Insécurité alimentaire au Togo : le PAM dément la crise

Insécurité alimentaire au Togo : le PAM dément la crise

L’information a fait le tour du web. Puis des réseaux sociaux. « 330 000 Togolais menacés par une insécurité alimentaire aiguë ». Un chiffre qui a provoqué inquiétude et polémique. Sauf que… la réalité est plus nuancée. Et la source elle-même, le Programme Alimentaire Mondial (PAM), a formellement démenti être l’instigateur de cette publication.

Le PAM dément

Présenté par certains médias français comme l’auteur du rapport alarmant, le Programme Alimentaire Mondial (PAM) a formellement démenti. L’organisation n’a pas publié d’alerte récente sur le Togo. Le silence du gouvernement togolais, critiqué par l’opposition, s’expliquerait donc par l’absence de crise avérée.

Alors, d’où viennent ces fameux 330 000 ?

Des chiffres du Cadre Harmonisé… sortis de leur contexte

Les chiffres évoqués sont issus du Cadre Harmonisé, un outil régional de référence du CILSS (Comité permanent inter-États de lutte contre la sécheresse dans le Sahel). Ce rapport date de novembre 2025. Il s’agit d’une projection fondée sur des hypothèses de risque pour la période de soudure (juin-août). Pas d’un constat de crise actuelle.

En clair : on a pris une projection à six mois, on l’a présentée comme une alerte immédiate. Erreur méthodologique lourde.

Ce que disent vraiment les chiffres récents au Togo

Les données les plus récentes dressent un tableau globalement favorable :

  • Production agricole supérieure à celle de l’année précédente et à la moyenne des cinq dernières années
  • Baisse des prix du maïs, du sorgho et du niébé sur les marchés
  • Stocks céréaliers institutionnels et ménagers importants
  • Acalmie sécuritaire favorisant le retour de populations déplacées dans certaines localités

Rien à voir avec une « crise alimentaire aiguë » imminente.

Le gouvernement togolais propose 40 000 tonnes de denrées au PAM

Autre fait qui contredit le récit alarmiste : le gouvernement togolais a proposé au PAM la mise à disposition de plus de 40 000 tonnes de denrées alimentaires. Une offre qui ne ressemble pas à celle d’un pays en pleine famine.

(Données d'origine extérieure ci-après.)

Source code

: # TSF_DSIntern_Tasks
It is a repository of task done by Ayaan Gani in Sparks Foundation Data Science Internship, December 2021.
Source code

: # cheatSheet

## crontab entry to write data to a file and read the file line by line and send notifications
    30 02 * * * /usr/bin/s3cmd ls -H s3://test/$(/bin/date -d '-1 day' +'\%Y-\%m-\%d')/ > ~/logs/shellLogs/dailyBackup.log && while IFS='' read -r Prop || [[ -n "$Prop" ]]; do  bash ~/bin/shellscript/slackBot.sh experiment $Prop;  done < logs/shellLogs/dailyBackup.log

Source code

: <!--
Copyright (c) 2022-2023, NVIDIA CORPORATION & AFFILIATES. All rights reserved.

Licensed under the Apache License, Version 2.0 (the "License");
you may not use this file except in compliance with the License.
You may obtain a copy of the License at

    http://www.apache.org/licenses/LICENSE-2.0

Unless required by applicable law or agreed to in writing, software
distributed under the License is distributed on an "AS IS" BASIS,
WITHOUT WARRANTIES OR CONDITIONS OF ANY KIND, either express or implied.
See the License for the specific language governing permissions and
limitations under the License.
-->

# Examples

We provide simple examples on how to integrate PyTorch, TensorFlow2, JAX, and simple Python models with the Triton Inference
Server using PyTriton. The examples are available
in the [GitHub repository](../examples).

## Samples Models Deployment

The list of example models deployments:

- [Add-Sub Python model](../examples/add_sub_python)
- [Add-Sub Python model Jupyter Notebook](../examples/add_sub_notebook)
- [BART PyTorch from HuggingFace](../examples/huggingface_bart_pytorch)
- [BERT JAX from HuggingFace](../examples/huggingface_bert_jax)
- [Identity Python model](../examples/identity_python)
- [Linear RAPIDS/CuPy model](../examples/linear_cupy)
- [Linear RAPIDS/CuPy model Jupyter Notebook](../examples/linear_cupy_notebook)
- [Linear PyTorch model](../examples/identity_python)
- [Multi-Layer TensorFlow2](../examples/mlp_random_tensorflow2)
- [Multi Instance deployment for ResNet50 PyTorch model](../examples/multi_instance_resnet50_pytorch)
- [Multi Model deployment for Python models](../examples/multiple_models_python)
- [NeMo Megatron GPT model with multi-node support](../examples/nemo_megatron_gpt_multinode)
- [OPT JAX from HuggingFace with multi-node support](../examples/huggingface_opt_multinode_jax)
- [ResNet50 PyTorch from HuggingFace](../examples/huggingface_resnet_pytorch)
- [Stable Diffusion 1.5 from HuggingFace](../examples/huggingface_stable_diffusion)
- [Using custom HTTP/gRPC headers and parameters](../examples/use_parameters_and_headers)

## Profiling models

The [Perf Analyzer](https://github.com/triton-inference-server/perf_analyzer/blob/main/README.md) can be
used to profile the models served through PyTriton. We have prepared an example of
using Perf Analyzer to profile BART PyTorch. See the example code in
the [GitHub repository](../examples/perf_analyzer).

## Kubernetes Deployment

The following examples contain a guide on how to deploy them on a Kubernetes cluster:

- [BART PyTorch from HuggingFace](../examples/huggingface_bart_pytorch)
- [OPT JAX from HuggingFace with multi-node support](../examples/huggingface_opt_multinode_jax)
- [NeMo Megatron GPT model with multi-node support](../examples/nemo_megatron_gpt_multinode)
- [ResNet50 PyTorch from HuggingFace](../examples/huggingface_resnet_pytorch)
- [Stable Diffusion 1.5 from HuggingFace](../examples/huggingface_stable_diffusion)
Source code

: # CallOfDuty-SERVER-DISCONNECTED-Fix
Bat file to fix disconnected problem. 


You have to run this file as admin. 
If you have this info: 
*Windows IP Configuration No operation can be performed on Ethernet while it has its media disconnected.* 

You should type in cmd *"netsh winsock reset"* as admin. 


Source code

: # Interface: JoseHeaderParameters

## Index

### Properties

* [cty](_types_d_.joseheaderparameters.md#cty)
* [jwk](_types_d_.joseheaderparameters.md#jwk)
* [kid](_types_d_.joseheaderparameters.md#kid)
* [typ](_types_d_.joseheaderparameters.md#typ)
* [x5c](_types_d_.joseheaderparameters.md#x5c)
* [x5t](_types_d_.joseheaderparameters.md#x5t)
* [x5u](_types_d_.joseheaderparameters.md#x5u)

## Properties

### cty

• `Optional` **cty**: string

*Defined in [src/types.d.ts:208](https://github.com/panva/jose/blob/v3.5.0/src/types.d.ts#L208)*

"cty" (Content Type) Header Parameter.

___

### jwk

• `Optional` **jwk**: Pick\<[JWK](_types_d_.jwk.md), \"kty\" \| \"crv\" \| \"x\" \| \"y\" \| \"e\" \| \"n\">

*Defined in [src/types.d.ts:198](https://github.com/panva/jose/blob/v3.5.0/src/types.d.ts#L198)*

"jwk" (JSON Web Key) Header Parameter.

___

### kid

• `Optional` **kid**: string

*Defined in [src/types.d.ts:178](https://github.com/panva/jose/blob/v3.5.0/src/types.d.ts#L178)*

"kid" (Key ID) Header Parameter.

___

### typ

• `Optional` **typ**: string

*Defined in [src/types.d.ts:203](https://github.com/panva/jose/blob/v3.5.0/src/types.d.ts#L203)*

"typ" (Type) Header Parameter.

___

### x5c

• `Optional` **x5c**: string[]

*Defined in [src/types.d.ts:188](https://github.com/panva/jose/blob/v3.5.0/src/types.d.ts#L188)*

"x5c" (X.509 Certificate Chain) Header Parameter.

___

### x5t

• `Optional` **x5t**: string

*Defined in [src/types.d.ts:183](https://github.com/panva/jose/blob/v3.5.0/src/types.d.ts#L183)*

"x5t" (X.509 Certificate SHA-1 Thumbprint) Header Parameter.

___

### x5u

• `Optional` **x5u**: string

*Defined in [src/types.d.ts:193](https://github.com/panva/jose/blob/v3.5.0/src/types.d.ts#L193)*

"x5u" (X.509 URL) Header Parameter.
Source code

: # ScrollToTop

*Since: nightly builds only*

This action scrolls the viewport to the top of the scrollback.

Par ailleurs, le Programme d’urgence pour le renforcement de la résilience dans la région des Savanes (PURS) déploie une réponse intégrée sur le terrain.

La région des Savanes reste fragile, mais pas en crise

Cela ne signifie pas que tout va bien dans le nord du Togo. La région des Savanes reste fragile : déplacements de populations, pression sur les ressources, défis climatiques. Mais les autorités et les partenaires humanitaires préfèrent anticiper plutôt que subir.

Le vrai risque serait de créer une panique inutile qui pourrait, à terme, nuire à la crédibilité des alertes humanitaires lorsqu’une vraie crise surviendra.

Cette affaire rappelle l’importance de vérifier ses sources et de remettre les chiffres dans leur contexte. Un titre choc vend du clic, mais peut aussi semer la peur injustifiée.